Der Präsident ging zu seinem Ledersessel und setzte sein Amtslächeln auf. »Ach, lahme Enten wie ich haben alle Zeit der Welt.«
Und warum zum Teufel lässt du uns dann fünfundvierzig Minuten lang warten? dachte Wilcox. »Ich möchte nicht aufdringlich erscheinen, Sir, aber es sind nur noch acht Tage bis zur Wahl, und Allison Leahy läuft die Zeit davon. Sie wird die Wahl verlieren, wenn sie nicht aufhört, ihren Kopf in den Sand zu stecken, und endlich rundweg verneint, dass sie jemals ihren Mann betrogen hat. Ich habe es ihr gesagt. Eric hat es ihr gesagt. Die Umfragen sagen es ihr.«
»Ach Quatsch, David. Auf die Umfragen kann man nichts geben. Wenn ich wirklich glauben würde, dass die Öffentlichkeit eine so hohe Meinung von mir hat, wie die Umfragen behaupten, wäre ich schon wieder auf Freiersfüßen.« Wilcox verzog das Gesicht.
»Ich habe nur einen Scherz gemacht«, sagte der Präsident.

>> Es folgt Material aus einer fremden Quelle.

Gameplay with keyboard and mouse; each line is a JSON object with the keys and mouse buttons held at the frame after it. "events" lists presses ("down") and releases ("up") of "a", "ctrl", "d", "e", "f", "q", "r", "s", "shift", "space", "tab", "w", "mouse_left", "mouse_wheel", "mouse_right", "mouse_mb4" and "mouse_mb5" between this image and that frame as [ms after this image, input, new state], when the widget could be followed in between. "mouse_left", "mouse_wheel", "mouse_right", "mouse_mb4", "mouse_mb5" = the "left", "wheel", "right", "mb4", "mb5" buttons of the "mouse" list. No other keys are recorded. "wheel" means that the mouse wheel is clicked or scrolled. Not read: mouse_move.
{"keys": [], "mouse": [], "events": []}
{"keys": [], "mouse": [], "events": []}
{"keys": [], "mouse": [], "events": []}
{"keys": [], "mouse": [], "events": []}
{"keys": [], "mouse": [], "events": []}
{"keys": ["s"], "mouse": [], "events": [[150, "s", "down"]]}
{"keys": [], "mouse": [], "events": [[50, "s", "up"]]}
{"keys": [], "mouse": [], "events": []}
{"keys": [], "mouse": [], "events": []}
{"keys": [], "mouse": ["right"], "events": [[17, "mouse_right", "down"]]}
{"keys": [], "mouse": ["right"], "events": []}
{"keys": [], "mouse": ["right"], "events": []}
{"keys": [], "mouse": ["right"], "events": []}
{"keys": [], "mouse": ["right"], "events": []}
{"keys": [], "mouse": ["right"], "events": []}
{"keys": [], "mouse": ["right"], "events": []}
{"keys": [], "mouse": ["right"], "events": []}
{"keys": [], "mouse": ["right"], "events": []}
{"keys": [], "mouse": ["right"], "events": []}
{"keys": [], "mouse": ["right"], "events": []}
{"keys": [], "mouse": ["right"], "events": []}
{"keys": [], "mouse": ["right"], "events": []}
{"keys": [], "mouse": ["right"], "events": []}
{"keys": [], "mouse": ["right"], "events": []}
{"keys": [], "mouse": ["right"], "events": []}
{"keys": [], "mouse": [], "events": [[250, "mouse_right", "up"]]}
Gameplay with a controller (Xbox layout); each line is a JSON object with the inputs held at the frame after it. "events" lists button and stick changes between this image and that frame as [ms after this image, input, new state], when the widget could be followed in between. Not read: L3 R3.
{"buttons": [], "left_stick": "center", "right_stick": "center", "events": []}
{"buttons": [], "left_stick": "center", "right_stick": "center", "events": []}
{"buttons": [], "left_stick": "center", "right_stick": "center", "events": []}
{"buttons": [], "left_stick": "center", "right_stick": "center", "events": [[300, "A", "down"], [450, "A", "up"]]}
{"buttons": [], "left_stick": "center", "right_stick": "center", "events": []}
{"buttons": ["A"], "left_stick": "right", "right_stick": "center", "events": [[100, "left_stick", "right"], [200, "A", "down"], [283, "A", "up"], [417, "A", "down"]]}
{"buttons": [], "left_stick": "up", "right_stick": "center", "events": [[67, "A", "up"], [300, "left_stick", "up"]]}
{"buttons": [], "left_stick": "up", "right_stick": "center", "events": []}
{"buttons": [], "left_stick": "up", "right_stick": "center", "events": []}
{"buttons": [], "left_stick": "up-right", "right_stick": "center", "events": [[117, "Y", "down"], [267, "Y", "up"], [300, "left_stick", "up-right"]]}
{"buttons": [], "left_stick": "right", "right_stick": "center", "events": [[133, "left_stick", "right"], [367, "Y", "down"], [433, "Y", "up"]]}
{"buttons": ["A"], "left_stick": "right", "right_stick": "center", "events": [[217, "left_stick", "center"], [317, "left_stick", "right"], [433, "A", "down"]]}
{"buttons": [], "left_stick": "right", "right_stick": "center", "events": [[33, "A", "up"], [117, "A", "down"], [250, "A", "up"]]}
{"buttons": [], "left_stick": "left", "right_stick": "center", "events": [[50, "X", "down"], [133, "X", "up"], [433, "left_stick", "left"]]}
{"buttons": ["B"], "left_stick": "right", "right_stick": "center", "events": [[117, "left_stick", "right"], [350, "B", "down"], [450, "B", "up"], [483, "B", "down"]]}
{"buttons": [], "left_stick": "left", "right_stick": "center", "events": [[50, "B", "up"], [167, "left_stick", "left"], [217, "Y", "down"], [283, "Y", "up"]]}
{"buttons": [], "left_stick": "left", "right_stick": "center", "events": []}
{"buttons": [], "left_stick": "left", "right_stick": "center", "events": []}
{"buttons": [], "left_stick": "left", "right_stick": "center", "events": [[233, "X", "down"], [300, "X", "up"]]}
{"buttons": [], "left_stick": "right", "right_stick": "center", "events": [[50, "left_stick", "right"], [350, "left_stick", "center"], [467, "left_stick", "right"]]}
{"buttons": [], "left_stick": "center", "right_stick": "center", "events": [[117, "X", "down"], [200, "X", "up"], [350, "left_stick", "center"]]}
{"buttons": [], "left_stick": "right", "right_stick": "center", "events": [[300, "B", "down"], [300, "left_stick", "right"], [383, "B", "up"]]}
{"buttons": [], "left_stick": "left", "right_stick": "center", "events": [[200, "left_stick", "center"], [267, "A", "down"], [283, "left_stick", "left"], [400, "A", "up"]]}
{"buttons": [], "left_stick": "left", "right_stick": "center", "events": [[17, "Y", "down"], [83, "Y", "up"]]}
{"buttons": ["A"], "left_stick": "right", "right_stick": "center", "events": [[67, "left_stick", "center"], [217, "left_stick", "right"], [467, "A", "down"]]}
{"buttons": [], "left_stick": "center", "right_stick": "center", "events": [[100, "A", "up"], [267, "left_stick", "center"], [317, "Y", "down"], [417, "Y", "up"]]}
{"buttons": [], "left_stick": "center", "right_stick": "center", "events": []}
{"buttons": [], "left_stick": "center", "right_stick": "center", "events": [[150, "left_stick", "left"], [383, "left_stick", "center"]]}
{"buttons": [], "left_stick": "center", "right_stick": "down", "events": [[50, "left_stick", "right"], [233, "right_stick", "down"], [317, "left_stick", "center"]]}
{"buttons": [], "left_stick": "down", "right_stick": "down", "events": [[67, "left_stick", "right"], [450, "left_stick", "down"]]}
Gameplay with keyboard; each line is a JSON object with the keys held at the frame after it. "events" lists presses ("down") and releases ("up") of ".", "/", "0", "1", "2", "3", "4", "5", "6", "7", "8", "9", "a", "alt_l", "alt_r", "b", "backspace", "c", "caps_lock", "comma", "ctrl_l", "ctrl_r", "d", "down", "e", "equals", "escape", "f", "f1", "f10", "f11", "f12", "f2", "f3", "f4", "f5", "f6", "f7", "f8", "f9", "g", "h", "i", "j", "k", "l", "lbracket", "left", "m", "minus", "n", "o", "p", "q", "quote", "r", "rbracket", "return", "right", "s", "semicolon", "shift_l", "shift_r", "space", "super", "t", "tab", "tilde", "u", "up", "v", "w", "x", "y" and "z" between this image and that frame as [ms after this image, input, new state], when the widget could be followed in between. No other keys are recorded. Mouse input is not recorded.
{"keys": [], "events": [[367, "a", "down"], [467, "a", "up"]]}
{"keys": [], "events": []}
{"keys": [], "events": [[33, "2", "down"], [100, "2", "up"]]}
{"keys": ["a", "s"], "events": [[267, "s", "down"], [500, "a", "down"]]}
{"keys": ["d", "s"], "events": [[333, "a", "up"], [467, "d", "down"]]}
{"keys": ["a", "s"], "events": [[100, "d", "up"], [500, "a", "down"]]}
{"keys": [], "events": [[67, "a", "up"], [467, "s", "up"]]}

Die Stabschefin lachte pflichtschuldig. Wilcox rang sich ein Lächeln ab, wurde aber wieder ernst. »Irgendwer muss mit ihr reden, Sir. Sie sind immer noch ihr Vorgesetzter. Es sollte von Ihnen ausgehen.«
Der Präsident lehnte sich so in seinem Sessel zurück, dass er von den amerikanischen Flaggen hinter ihm eingerahmt war. »Allison ist eine Frau mit klaren Prinzipien. Deshalb habe ich sie zur Justizministerin berufen. Es ist nicht meine Aufgabe, ihr Anweisungen zu geben in Bezug auf Dinge, die ihre persönliche Integrität betreffen.«
»Sir, ich würde Sie nicht darum bitten, wenn es nicht hart auf hart ginge.«
Präsident Sires faltete seine Hände auf dem Pult. Das Lächeln war verschwunden. Er war plötzlich nur noch Präsident. »Wir wollen ganz ehrlich sein. Jedermann weiß, dass Allison Leahy nicht meine erste Wahl war für die demokratische Nominierung. Bis zum heutigen Tag bin ich der Meinung, dass es keinen stärkeren Nachfolger für die Sires-Regierungszeit gegeben hätte als meinen eigenen Vizepräsidenten. «
Wilcox wurde ärgerlich. »Soll das heißen, Sie wollen, dass Allison verliert?«
»Natürlich nicht. Aber abgesehen von persönlichen Gefühlen ist mir auch klar, dass eine Menge Senatoren, Kongressabgeordnete, Gouverneure und alle anderen Beteiligten großen Schaden nehmen könnten durch einen Präsidentschaftskandidaten ohne Lobby. Deshalb unterstütze ich Allison. Aber ich werde mich nicht darin einmischen, wie sie ihren Wahlkampf führt.«
»Es geht nicht um Einmischung. Es geht um Sieg oder Niederlage.«
Die Stabschefin sah auf die Uhr und warf dem Präsidenten einen Blick zu.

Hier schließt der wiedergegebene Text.